┏━━
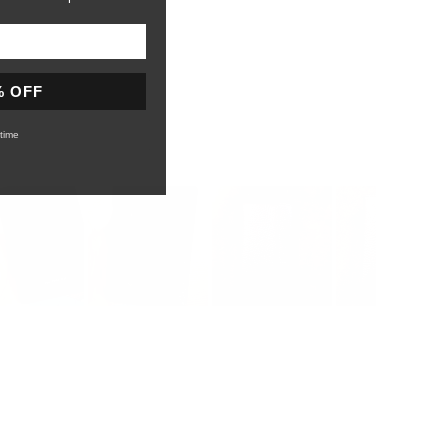
% OFF
time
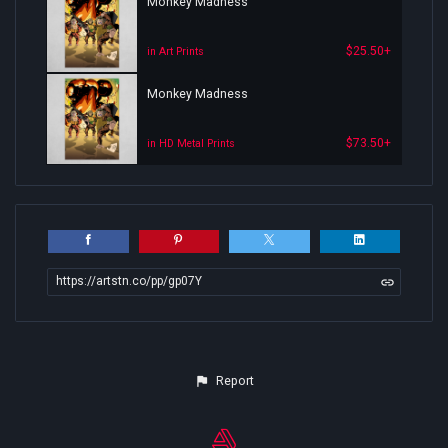
Monkey Madness
$25.50+
in Art Prints
Monkey Madness
$73.50+
in HD Metal Prints
https://artstn.co/pp/gp07Y
Report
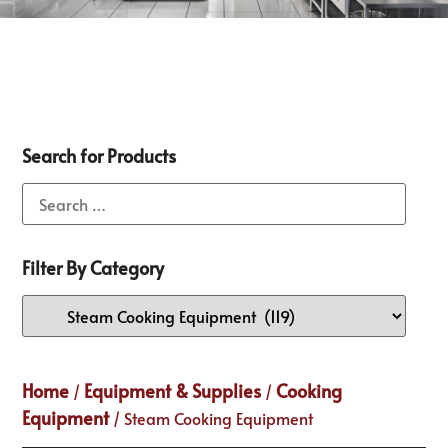
Search for Products
Filter By Category
Home
Equipment & Supplies
Cooking
/
/
Equipment
/ Steam Cooking Equipment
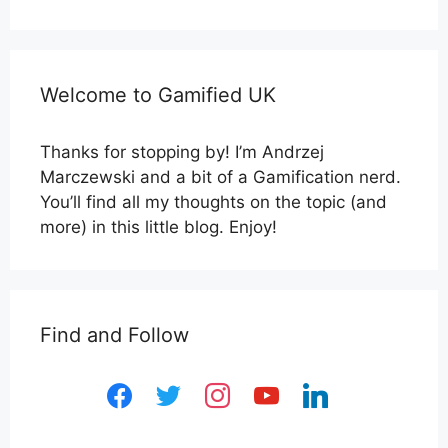
Welcome to Gamified UK
Thanks for stopping by! I’m Andrzej
Marczewski and a bit of a Gamification nerd.
You’ll find all my thoughts on the topic (and
more) in this little blog. Enjoy!
Find and Follow
facebook
twitter
instagram
youtube
linkedin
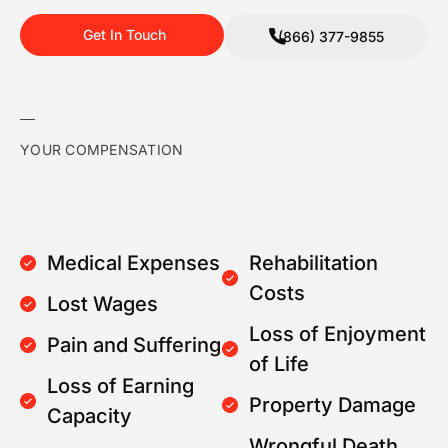
Get In Touch
(866) 377-9855
YOUR COMPENSATION
Medical Expenses
Rehabilitation
Costs
Lost Wages
Loss of Enjoyment
Pain and Suffering
of Life
Loss of Earning
Property Damage
Capacity
Wrongful Death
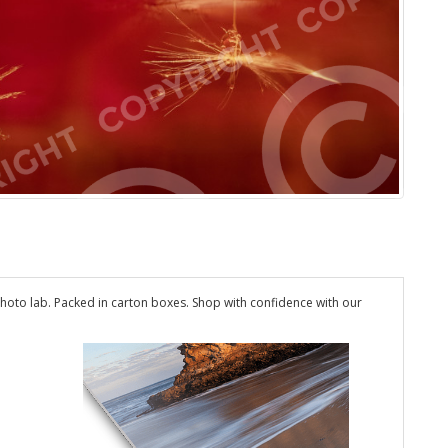
hoto lab. Packed in carton boxes. Shop with confidence with our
┗━━
Problem description: Reproduce the text read from every item above, line for line, and leave out the pictures.

Your solution:
% OFF
time
Monkey Madness
$25.50+
in Art Prints
Monkey Madness
$73.50+
in HD Metal Prints
https://artstn.co/pp/gp07Y
Report
Search for Products
Filter By Category
Home
Equipment & Supplies
Cooking
/
/
Equipment
/ Steam Cooking Equipment
Welcome to Gamified UK
Thanks for stopping by! I’m Andrzej
Marczewski and a bit of a Gamification nerd.
You’ll find all my thoughts on the topic (and
more) in this little blog. Enjoy!
Find and Follow
facebook
twitter
instagram
youtube
linkedin
Get In Touch
(866) 377-9855
YOUR COMPENSATION
Medical Expenses
Rehabilitation
Costs
Lost Wages
Loss of Enjoyment
Pain and Suffering
of Life
Loss of Earning
Property Damage
Capacity
Wrongful Death
hoto lab. Packed in carton boxes. Shop with confidence with our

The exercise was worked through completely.